■ GIVEN PROBLEM
Write what comes next in the text below on cold start-up problems at a combined cycle power plant, starting after its last paragraph.

■ GIVEN TEXT
────────────────

Combined Cycle Power Plant Start Up

Our Plant consists of Two GE Frame-9E GTs, Two Vertical HRSGs (Manufacturer: HBG, China) one Steam Turbine (HTC, China).
GT Rated Capacity: 115MW @ site conditions; 1013 mbarg, 32 degC, 85%RH
HRSG Rating: HP Steam -75.6 barg/505 degC/182.9 t/hr
LP Steam-6.3 barg/259.4 degC/36.8 t/hr
Steam Turbine Rating: 123 MW.

As per HRSG manufacturer guideline during cold start of the plant we usually open diverter damper step by step starting from 20% to 100%/ to control the HRSG HP drum metal temperature difference (between upper half & lower half) within the limit (<41 degC). It also takes 1~2 hours to start HRSG from cold condition, and during start up, GT load hold at 6~8MW or at FSNL when GT Exhaust Flue gas temperature is 300~310 degC.

With this type of start up method we have faced problem in our Diverter Damper. i.e. generated crack on diverter damper shaft, deformation of diverter damper casing, etc. So we called our HRSG manufacturer for investigating the problem. After investigation they have suggested to operate diverter damper full open or full close for any kind of operation. (At full open or full close position diverter damper cooling & sealing system is active & useful. At D/D intermediate position it is useless.)

Our plant need to start 7~12 times in cold condition due to off taker load demand.

Noted that during start up of HRSG, we maintained min drum level as per OEM recommendation. We tried to start HRSG in D/D full open condition, but the upper & lower metal temperature difference of HP drum could not maintain within limit. Now its a great problem for us to start the plant in cold condition.

My query is that how we can overcome the problem of cold start up? Anybody have any experience please share.

My experience--which continues to be correct--is that most sites with diverter dampers find they can't use them as designed. They develop all manner of problems, including with the actuators. They bind up, they stick, they won't open or close fully, and usually then just end up being welded in the position that allows full flow to the HRSG. (Yes; there are exceptions--but they are few and far between (that is: not many).)

────────────────

■ DATASET ENTRIES
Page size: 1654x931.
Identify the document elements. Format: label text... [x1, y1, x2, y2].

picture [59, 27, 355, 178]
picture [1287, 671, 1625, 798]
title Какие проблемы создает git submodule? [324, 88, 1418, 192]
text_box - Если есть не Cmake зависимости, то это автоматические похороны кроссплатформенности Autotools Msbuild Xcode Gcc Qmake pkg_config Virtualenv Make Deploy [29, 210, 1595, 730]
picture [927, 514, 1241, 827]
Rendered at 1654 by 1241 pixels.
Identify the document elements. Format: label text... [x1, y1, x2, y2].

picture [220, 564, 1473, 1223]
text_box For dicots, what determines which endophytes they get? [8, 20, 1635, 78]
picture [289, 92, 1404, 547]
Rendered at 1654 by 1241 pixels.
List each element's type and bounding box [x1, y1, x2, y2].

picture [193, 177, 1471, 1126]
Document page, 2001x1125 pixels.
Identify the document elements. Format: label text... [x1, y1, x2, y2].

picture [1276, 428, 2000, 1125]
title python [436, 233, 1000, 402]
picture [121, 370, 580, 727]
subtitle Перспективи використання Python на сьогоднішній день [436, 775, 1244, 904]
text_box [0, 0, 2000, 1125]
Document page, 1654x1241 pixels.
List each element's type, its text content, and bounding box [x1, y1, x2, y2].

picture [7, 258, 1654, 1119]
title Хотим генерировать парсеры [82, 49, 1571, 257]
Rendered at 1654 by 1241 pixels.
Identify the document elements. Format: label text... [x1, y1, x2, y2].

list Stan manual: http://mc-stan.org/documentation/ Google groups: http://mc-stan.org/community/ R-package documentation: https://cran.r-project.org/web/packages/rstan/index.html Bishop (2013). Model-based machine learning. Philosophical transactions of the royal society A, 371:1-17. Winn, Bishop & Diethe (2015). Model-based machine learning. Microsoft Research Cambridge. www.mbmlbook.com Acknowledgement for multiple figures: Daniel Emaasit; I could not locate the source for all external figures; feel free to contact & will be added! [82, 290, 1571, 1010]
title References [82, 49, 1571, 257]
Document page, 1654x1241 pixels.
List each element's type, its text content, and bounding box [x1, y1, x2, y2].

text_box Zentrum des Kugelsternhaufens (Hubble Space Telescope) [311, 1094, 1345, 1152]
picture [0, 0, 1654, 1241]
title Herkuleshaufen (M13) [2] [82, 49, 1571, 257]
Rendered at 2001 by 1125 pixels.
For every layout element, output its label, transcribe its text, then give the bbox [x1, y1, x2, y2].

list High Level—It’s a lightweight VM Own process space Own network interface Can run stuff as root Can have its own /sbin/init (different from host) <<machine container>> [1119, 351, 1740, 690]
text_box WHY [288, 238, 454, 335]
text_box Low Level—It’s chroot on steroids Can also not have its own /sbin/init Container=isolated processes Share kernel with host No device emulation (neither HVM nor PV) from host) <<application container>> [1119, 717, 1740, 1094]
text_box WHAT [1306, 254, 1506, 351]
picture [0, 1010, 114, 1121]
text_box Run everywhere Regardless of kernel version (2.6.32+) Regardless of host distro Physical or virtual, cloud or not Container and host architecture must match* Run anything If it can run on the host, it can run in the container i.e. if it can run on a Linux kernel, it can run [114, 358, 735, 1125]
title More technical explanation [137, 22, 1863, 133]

────────────────

■ TASK OUTPUT
GE offers something called "Temperature Matching" which has been somewhat successfully used for HRSG warm-up, but is primarily used for ST warm-up. You could talk to them to see if your control system has the option or it can be modified to help with the HRSG issue.

But, mostly, you are going to have to work with HRSG designer to find a way to eliminate the use of the diverter damper when starting the GT. I have heard of manufacturers providing new, improved superheater sections and some baffling (which does somewhat reduce efficiency, but improves HRSG life and protects HRSG materials/parts which can't be "upgraded."

The GT exhaust is what it is--about the only way to minimize exhaust temperature "easily" would be to disable Combined Cycle mode, also called IGV Exhaust Temperature Control, which most non-DLN combustor equipped GTs may have. (DLN combustor-equipped units almost must have IGV Exhaust Temperature Control for achieving and maintaining combustion stability; so if your unit has DLN-I combustors, this probably isn't an option.)

In the early days of combined cycle plants, many GE-design heavy duty gas turbines had switches to select SIMPLE CYCLE mode or COMBINED CYCLE mode (IGV Exhaust Temperature Control mode). COMBINED CYCLE mode utilizes the IGVs to maximize exhaust temperature at part load--which somewhat reduces the efficiency of the GT, BUT increases the steam production, improving the overall plant thermal efficiency when the GT is at part load. If your unit does not DLN-I combustors, this may be an option. The IGVs will not close until the GT gets to approximately 60-70% of rated load, and that could be helpful in your case (if the unit does not have DLN-I combustors).

If the unit does have DLN-I combustors, you might also talk to GE about a possible modification of the Primary Combustion Mode operation to allow the IGVs to remain open longer than normal for a short period of time which may be long enough to help with warming up the HRSG. But, I'm not thinking this will be a good option.

One thing I've seen done at a couple of plants with very good success is using roll-up door (just like on warehouses!) to seal up the inlet (downstream of the inlet air filters) to prevent air from flowing through the unit when it is on cooldown to help keep the HRSG warmer longer. It isn't difficult, and it does require wiring up a small 3-phase AC motor, and some limit switches. And there needs to be a motor starter and some controls (to prevent closing the door when the unit is running!)--but it's NOT complicated, nor expensive, in the scheme of things. And, it really helps "bottle up" the heat in the HRSG for a couple of days, sometimes longer depending on the ambient. Both installations were "home-grown" and the sites were very happy with the results.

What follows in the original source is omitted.